European Council President Donald Tusk tweeted shortly after 2am Brussels time: “EU27/UK have agreed a flexible extension until 31 October. This means additional six months for the UK to find the best possible solution.”

The nature of what had been agreed was soon clarified: In a press conference Tusk confirmed the UK could still sign off the deal and leave early. 

He also offered this stark warning to politicians in the UK: ”This extension is as flexible as I expected and a little bit shorter than I expected but it’s still enough to find a best possible solution. Please do not waste this time.”

As for that review in June, Tusk said it was so he could inform EU leaders about the Brexit outlook.

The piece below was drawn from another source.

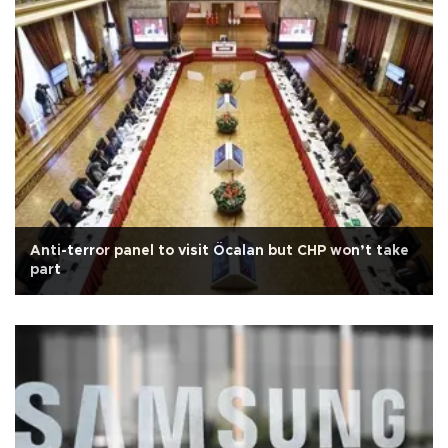
Anti-terror panel to visit Öcalan but CHP won’t take
part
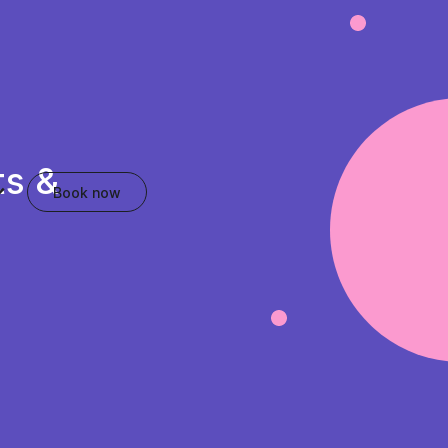
ts &
Book now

Speaking alongside him EU Commission President Jean-Claude Juncker said it would be a time to take stock and was not a cliff-edge. 

Tusk stressed that the UK will be treated as a full EU member state and retain all of its rights during the extension period. 

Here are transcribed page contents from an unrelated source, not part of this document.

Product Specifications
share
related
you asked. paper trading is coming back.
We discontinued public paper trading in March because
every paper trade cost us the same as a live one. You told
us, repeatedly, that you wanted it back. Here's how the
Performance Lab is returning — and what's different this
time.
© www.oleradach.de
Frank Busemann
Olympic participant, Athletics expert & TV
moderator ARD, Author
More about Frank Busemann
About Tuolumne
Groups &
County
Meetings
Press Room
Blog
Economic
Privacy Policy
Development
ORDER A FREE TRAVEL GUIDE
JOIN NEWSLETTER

Theresa May said she knew there was “huge frustration from many people that I had to request this extension”. 

“The UK should have left the EU by now and I sincerely regret the fact that I have not yet been able to persuade parliament to approve a deal which would allow the UK to leave in a smooth and orderly way.”

She added: “The choices we now face are stark and the timetable is clear. We must now press on at pace with our efforts to reach a consensus on a deal that is in the national interest.”

She said she would give an update to the Commons later today and that talks between Downing Street and the Labour leadership would continue. 

“I do not pretend the next few weeks will be easy, or there is a simple way to break the deadlock in parliament but we have a duty as politicians to find a way to fulfill the democratic decision of the referendum, deliver Brexit, and move our country forward. Nothing is more pressing or more vital.”

Tweet by @Paul Brand Paul Brand / Twitter Paul Brand / Twitter / Twitter

She said the UK might still manage an orderly departure by 22 May, before the EU elections. 

“What this extension enables us to do is to go through the process we’ve set up,” May said. “If we’re able to do that before May 22, then we won’t have to hold European Parliamentary Elections.”

Meanwhile Tory backbenchers also met on Thursday night. It’s safe to say we can expect speculation about May’s expected departure date to dominate the political agenda in London today.